--- Passage to read ---

Denial of a motion without prejdice puts an end to that particular proceeding and implies leave to renew upon new papers (cf. Bowers. v. Cherokee Bob, 46 Cal. 279, 286; Seletsky v. Third Ave. R. Co., 44 A.D. 632, 60 N.Y.S. 405; Wallace Cf. Wallace v. Lewis,
Wilkins v. Wilkins, 95 Cal.App.2d 611, 613, 213 P.2d 752, 753 cited by respondent, is not to the contrary. It holds that denial of a motion without prejudice 'leaves the whole subject in litigation as much open to another application as if no suit had ever been brought.' (Emphasis added.)
January 14, 1960, was one day after the expiration of the 90-day period prescribed by § 1306, Penal Code, and after the mandatory duty to enter summary judgment had matured. On that day the court made a nunc pro tunc order reading as follows: 'Deputy District Attorney William M Smith, present. The following minute order is made nunc pro tunc as of January 11, 1960: The order forfeiting bail is vacated and set aside and the surety is ordered to pay the sum of $500. to the Clerk of the Court. Bail is exonerated on payment of the $500.; $500. is paid.' For aught that appears this motion was not based upon a written notice and must have been oral; the Deputy District Attorney seems to have been voluntarily present as a matter of accommodation.

--- Supplied entries ---

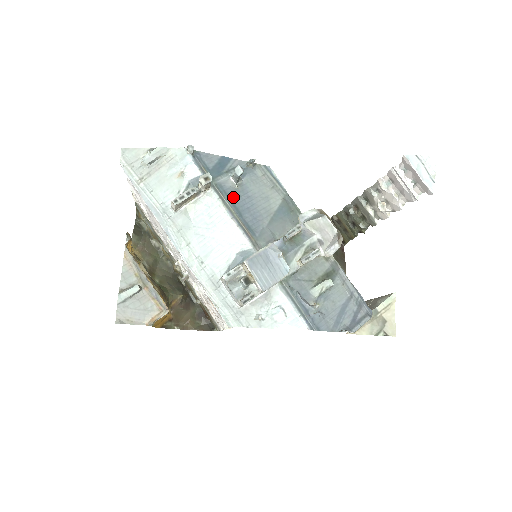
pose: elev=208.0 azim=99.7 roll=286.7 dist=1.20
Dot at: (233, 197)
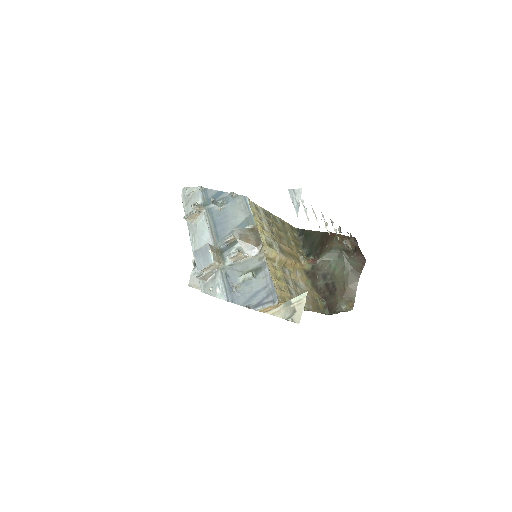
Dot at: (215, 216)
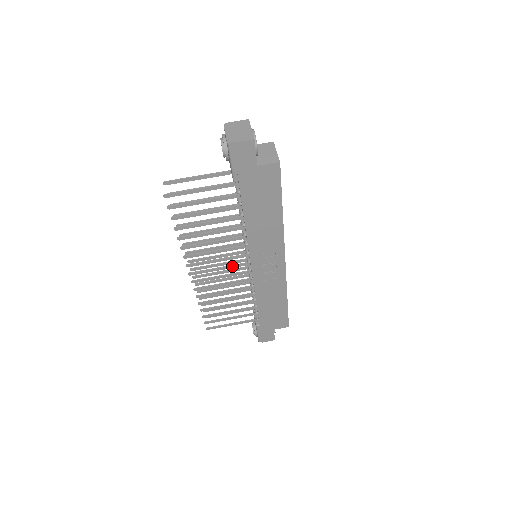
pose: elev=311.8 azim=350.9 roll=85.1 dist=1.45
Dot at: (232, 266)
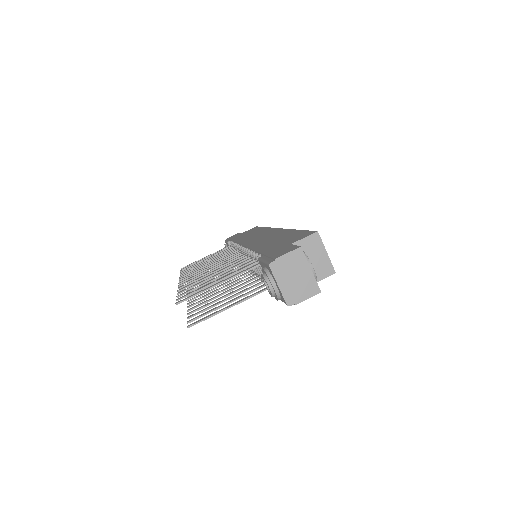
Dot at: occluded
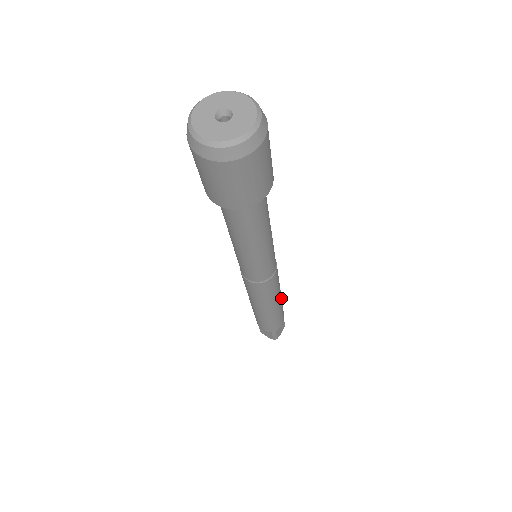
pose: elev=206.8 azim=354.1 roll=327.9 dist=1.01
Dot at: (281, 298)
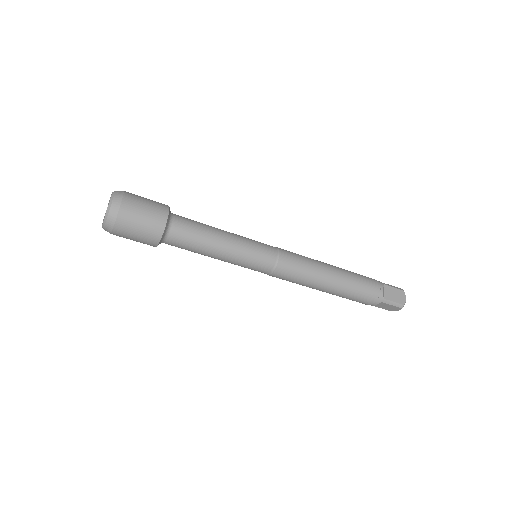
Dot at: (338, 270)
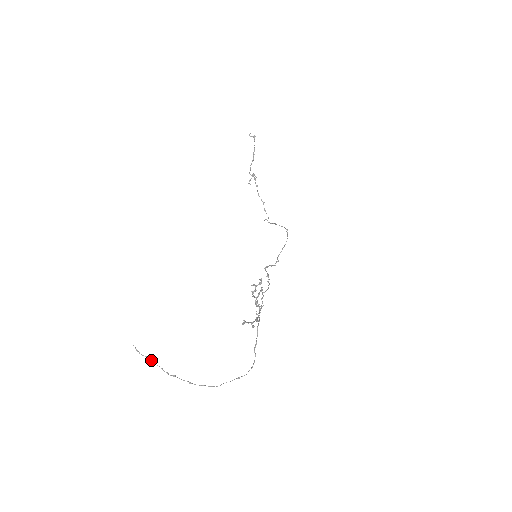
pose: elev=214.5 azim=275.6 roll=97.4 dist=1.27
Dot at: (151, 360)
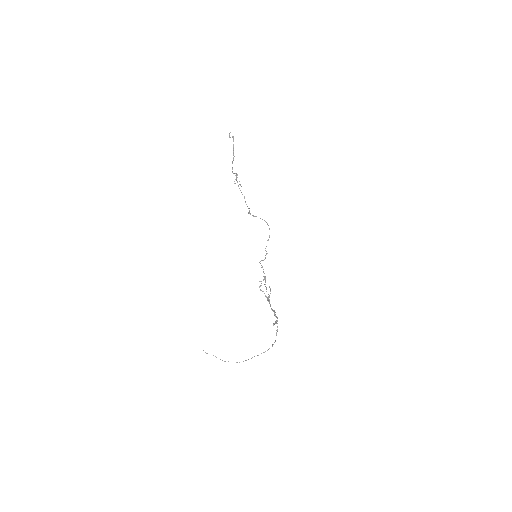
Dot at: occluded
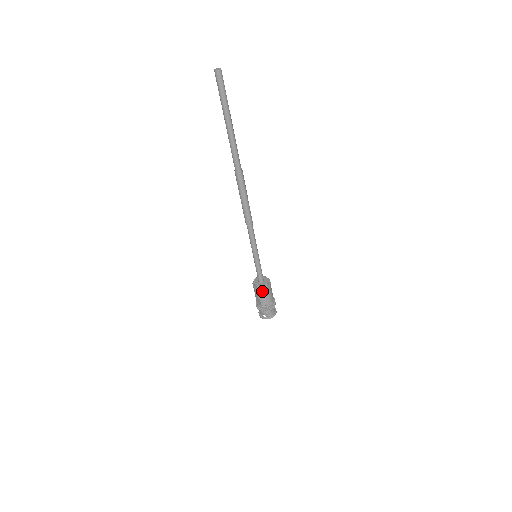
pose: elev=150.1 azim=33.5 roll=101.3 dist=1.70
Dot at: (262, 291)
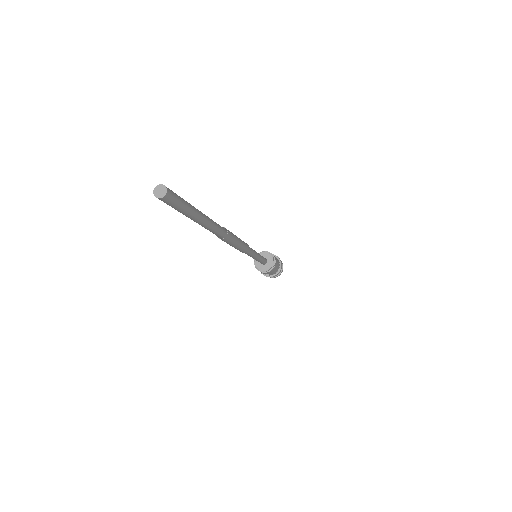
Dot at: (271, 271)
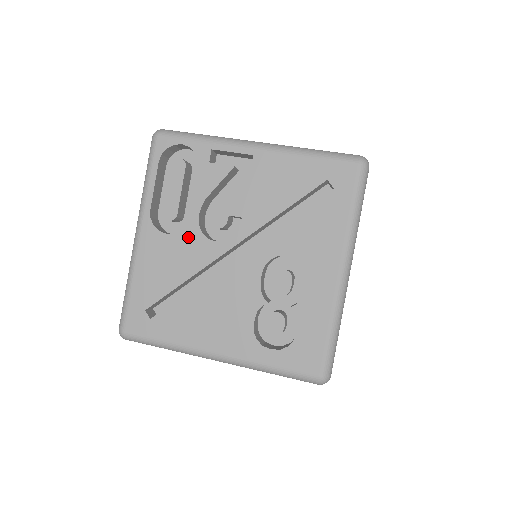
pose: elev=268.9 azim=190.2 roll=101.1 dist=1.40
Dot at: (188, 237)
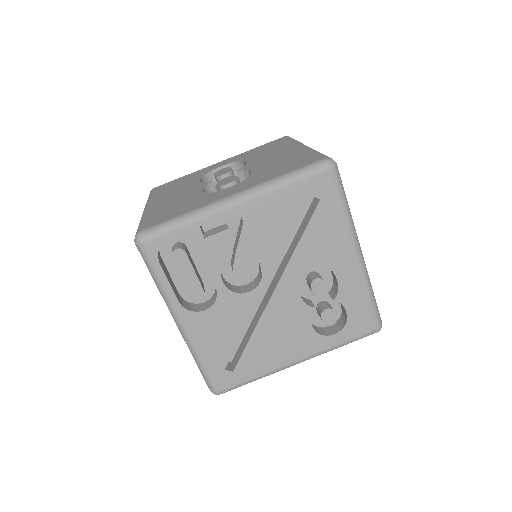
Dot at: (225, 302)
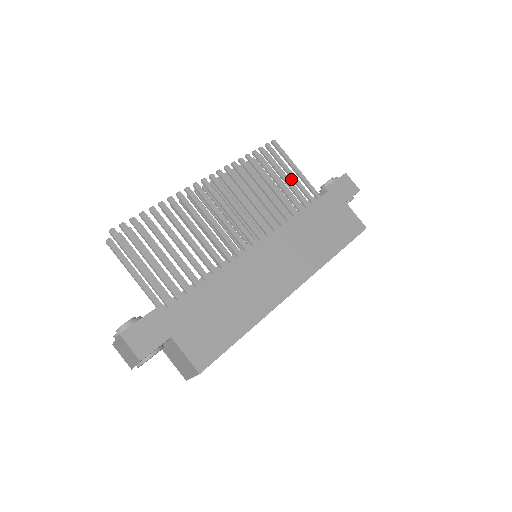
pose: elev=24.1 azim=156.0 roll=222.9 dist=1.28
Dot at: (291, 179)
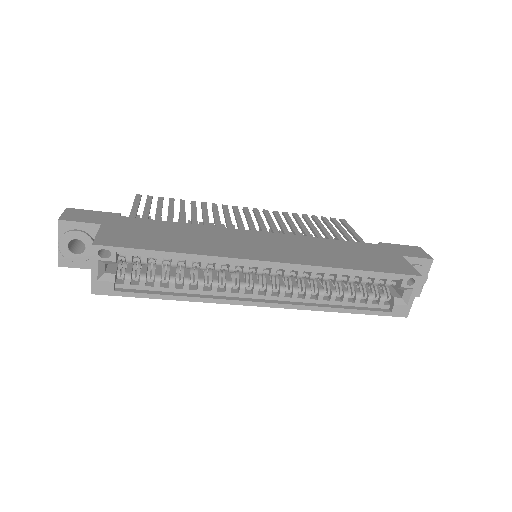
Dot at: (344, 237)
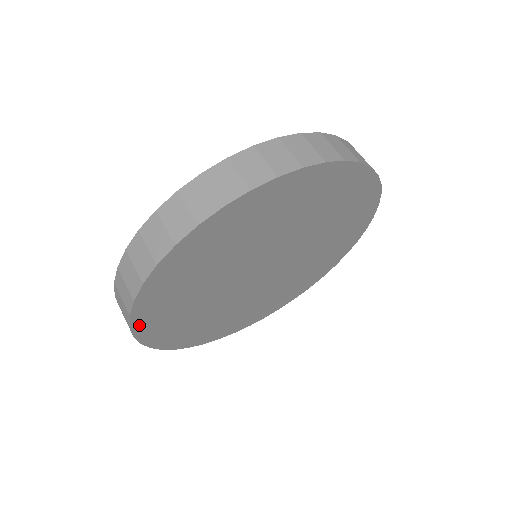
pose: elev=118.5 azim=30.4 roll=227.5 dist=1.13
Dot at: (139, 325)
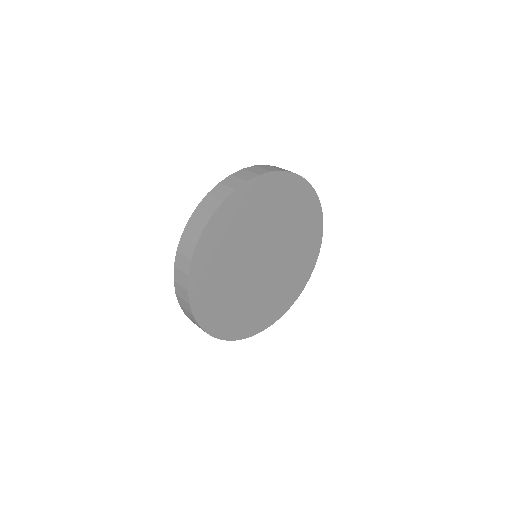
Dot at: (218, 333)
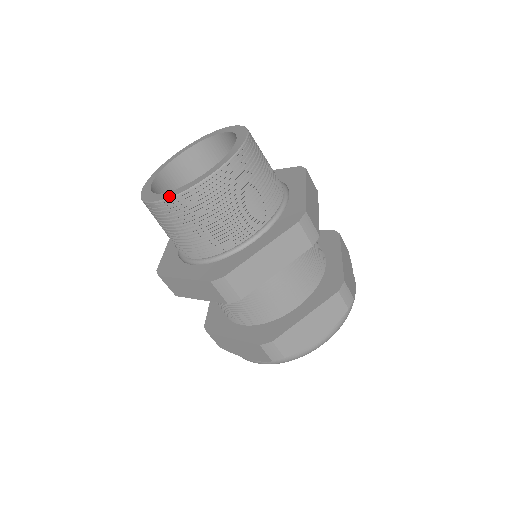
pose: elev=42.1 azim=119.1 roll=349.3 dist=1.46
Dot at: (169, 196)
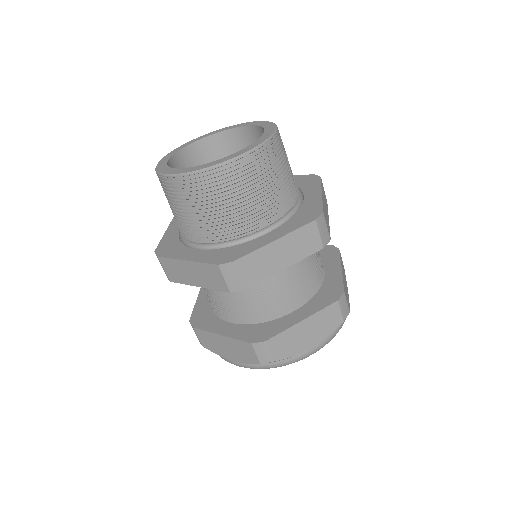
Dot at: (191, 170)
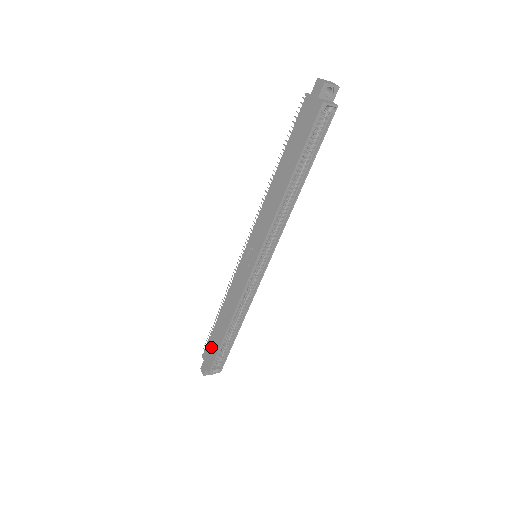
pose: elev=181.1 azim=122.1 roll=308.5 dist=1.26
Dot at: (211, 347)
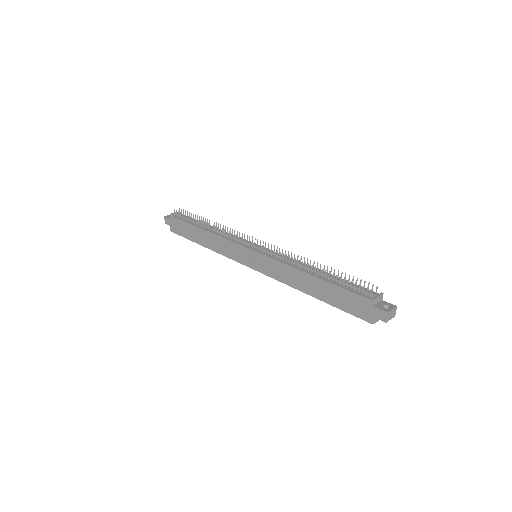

---

Complete the following:
a: Answer these questions from the bail forfeiture excerpt:
(i) What does denial of a motion without prejudice imply, according to the first sentence?
(ii) Which section of the Penal Code prescribes the 90-day period?
(iii) What sum was the surety ordered to pay to the Clerk of the Court?
b: Echo the part of the bail forfeiture excerpt starting at "January 14, 1960, was" and ending at "matter of accommodation.".
The items come from a source separate from the bail forfeiture excerpt.

Answers below:
a:
(i) Leave to renew upon new papers.
(ii) § 1306.
(iii) $500.

b:
January 14, 1960, was one day after the expiration of the 90-day period prescribed by § 1306, Penal Code, and after the mandatory duty to enter summary judgment had matured. On that day the court made a nunc pro tunc order reading as follows: 'Deputy District Attorney William M Smith, present. The following minute order is made nunc pro tunc as of January 11, 1960: The order forfeiting bail is vacated and set aside and the surety is ordered to pay the sum of $500. to the Clerk of the Court. Bail is exonerated on payment of the $500.; $500. is paid.' For aught that appears this motion was not based upon a written notice and must have been oral; the Deputy District Attorney seems to have been voluntarily present as a matter of accommodation.